Door de hele ‘spiegel’ heen richt zich Van den Oever tegen Dirk Coster en zijn beschermeling Urbain van de Voorde.
‘Urbain van de Voorde is de poëet der lyrische godslastering (p. 38) en ‘Dirk Coster vindt de heilige Naam Gods een gemakkelijk-literaire oplossing’ (p 30), deze twee uitspraken geven wel het scherpst zijn mening over die twee weer. Ten slotte is er nog een katholieke die nog al eens een veer laten moet, dat is Gerard Brom, die een afkeurend oordeel over de jonge katholieken heeft uitgesproken ‘Gerard Brom doceert dat de voorstelling Gods in jong proza en jonge poezie een heiligschennende vermetelheid is’ (p. 30, 31).

VERZAMELD MATERIAAL:
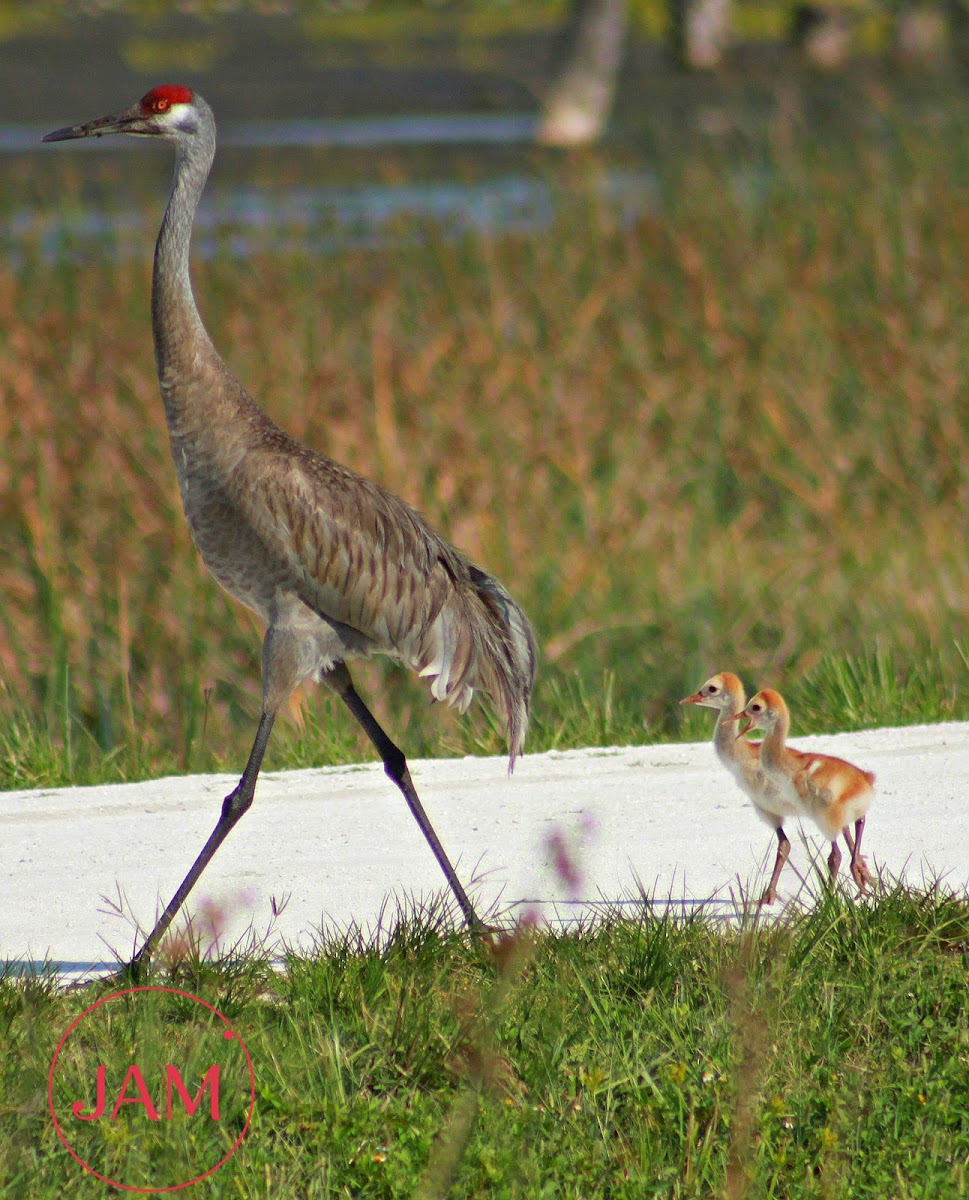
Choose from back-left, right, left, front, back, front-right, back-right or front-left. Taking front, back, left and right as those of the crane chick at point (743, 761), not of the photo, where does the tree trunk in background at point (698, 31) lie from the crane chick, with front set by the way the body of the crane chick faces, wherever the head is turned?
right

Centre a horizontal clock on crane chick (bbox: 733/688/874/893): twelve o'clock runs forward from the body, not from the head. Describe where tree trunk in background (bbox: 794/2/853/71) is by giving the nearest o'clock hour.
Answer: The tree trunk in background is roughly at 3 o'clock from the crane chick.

OPDRACHTEN:
a – Vat het tekstfragment samen in twee zinnen.
b – Wie is volgens het tekstfragment de beschermeling van Dirk Coster? Noem alstublieft alleen de naam.

ANTWOORDEN:
a – In de hele 'spiegel' richt Van den Oever zich tegen Dirk Coster en diens beschermeling Urbain van de Voorde, die hij de poëet der lyrische godslastering noemt. Ook de katholiek Gerard Brom moet het ontgelden, omdat hij een afkeurend oordeel over de jonge katholieken heeft uitgesproken.

b – Urbain van de Voorde.